The true prevalence of SARS-CoV-2 is unknown at the time of this writing. However, if we assume the excess non-influenza ILI is almost entirely due to SARS-CoV-2, an assumption that becomes more valid as SARS-CoV-2 becomes more prevalent, we can use the excess non-influenza ILI to define bounds on the exponential growth rate of the US SARS-CoV-2 epidemic and understand the mutual dependence of exponential growth rates, the rate of subclinical infections, and the time between the onset of infectiousness and a patient reporting as ILI Figure 2. With a January 15 start date of the US epidemic [17], allowing early stochasticity from start-time to the onset of regular exponential growth, we find that it’s improbable to explain the ILI surge with an epidemic whose doubling time is longer than 4 days, as such slow growth scenarios fail to produce enough infected individuals to match the observed excess ILI.

Across the entire US, new deaths due to COVID doubled every 3.01 days over the month of March (±0.001, p-value of test that doubling rate is less than 4 days approximately 0).

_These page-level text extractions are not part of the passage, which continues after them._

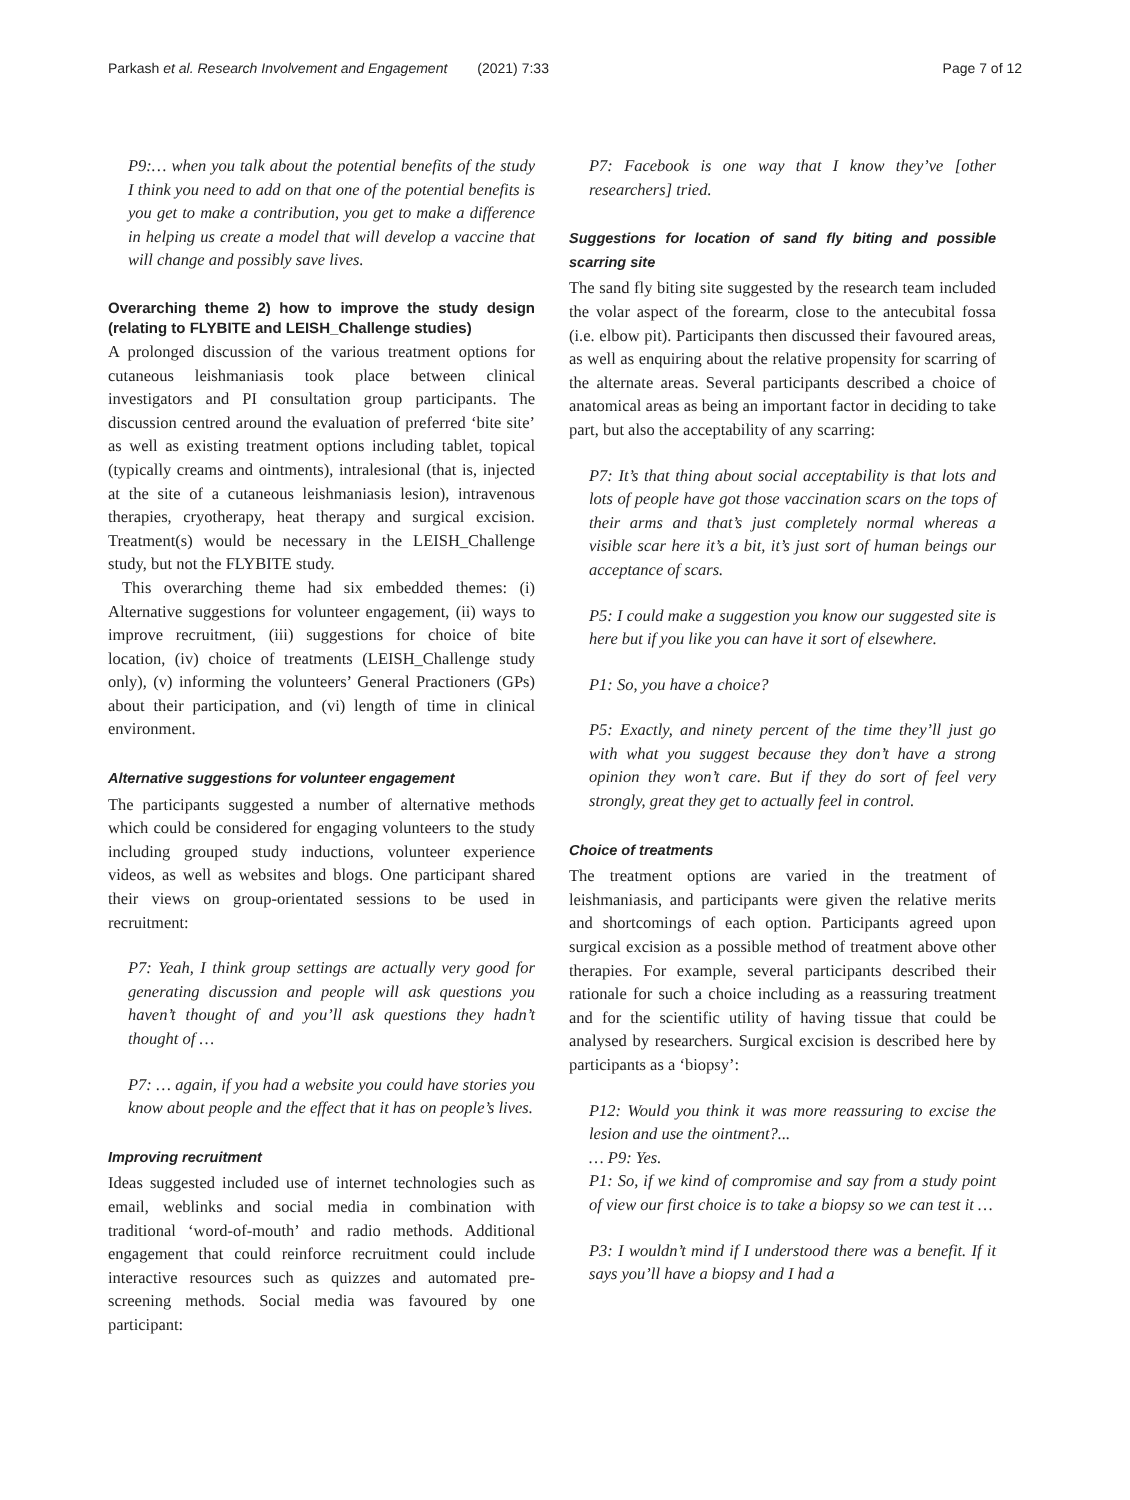Parkash et al. Research Involvement and Engagement (2021) 7:33
Page 7 of 12
P9:… when you talk about the potential benefits of the study I think you need to add on that one of the potential benefits is you get to make a contribution, you get to make a difference in helping us create a model that will develop a vaccine that will change and possibly save lives.
Overarching theme 2) how to improve the study design (relating to FLYBITE and LEISH_Challenge studies)
A prolonged discussion of the various treatment options for cutaneous leishmaniasis took place between clinical investigators and PI consultation group participants. The discussion centred around the evaluation of preferred ‘bite site’ as well as existing treatment options including tablet, topical (typically creams and ointments), intralesional (that is, injected at the site of a cutaneous leishmaniasis lesion), intravenous therapies, cryotherapy, heat therapy and surgical excision. Treatment(s) would be necessary in the LEISH_Challenge study, but not the FLYBITE study.
This overarching theme had six embedded themes: (i) Alternative suggestions for volunteer engagement, (ii) ways to improve recruitment, (iii) suggestions for choice of bite location, (iv) choice of treatments (LEISH_Challenge study only), (v) informing the volunteers’ General Practioners (GPs) about their participation, and (vi) length of time in clinical environment.
Alternative suggestions for volunteer engagement
The participants suggested a number of alternative methods which could be considered for engaging volunteers to the study including grouped study inductions, volunteer experience videos, as well as websites and blogs. One participant shared their views on group-orientated sessions to be used in recruitment:
P7: Yeah, I think group settings are actually very good for generating discussion and people will ask questions you haven’t thought of and you’ll ask questions they hadn’t thought of …
P7: … again, if you had a website you could have stories you know about people and the effect that it has on people’s lives.
Improving recruitment
Ideas suggested included use of internet technologies such as email, weblinks and social media in combination with traditional ‘word-of-mouth’ and radio methods. Additional engagement that could reinforce recruitment could include interactive resources such as quizzes and automated pre-screening methods. Social media was favoured by one participant:
P7: Facebook is one way that I know they’ve [other researchers] tried.
Suggestions for location of sand fly biting and possible scarring site
The sand fly biting site suggested by the research team included the volar aspect of the forearm, close to the antecubital fossa (i.e. elbow pit). Participants then discussed their favoured areas, as well as enquiring about the relative propensity for scarring of the alternate areas. Several participants described a choice of anatomical areas as being an important factor in deciding to take part, but also the acceptability of any scarring:
P7: It’s that thing about social acceptability is that lots and lots of people have got those vaccination scars on the tops of their arms and that’s just completely normal whereas a visible scar here it’s a bit, it’s just sort of human beings our acceptance of scars.
P5: I could make a suggestion you know our suggested site is here but if you like you can have it sort of elsewhere.
P1: So, you have a choice?
P5: Exactly, and ninety percent of the time they’ll just go with what you suggest because they don’t have a strong opinion they won’t care. But if they do sort of feel very strongly, great they get to actually feel in control.
Choice of treatments
The treatment options are varied in the treatment of leishmaniasis, and participants were given the relative merits and shortcomings of each option. Participants agreed upon surgical excision as a possible method of treatment above other therapies. For example, several participants described their rationale for such a choice including as a reassuring treatment and for the scientific utility of having tissue that could be analysed by researchers. Surgical excision is described here by participants as a ‘biopsy’:
P12: Would you think it was more reassuring to excise the lesion and use the ointment?...
… P9: Yes.
P1: So, if we kind of compromise and say from a study point of view our first choice is to take a biopsy so we can test it …
P3: I wouldn’t mind if I understood there was a benefit. If it says you’ll have a biopsy and I had a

An epidemic starting January 15th with doubling time equal to the doubling time of deaths in the US would imply an expected 10.4% clinical rate for the week of March 8 (the proportion of patients who have symptoms for which they would present to a health care provider) if the entirety of the first week of ILI surge is comprised of COVID patients and there was a 1-day lag from onset to presentation as ILI (Figure 3A). A four-day lag between the onset of infectiousness and presentation with ILI yields an average clinical rate of 23% among the 90.25% of simulations which could account for the ILI surge. However, the ILI surge did not grow at the same rate as deaths in the US, nor does an ILI surge adjusted to account for decreased care-seeking grow at the same rate as deaths, suggesting additional factors can be affecting the ILI surge, such as successful interventions, even faster decreases in care-seeking than observed in New York, or an early epidemic doubling faster than every 3 days.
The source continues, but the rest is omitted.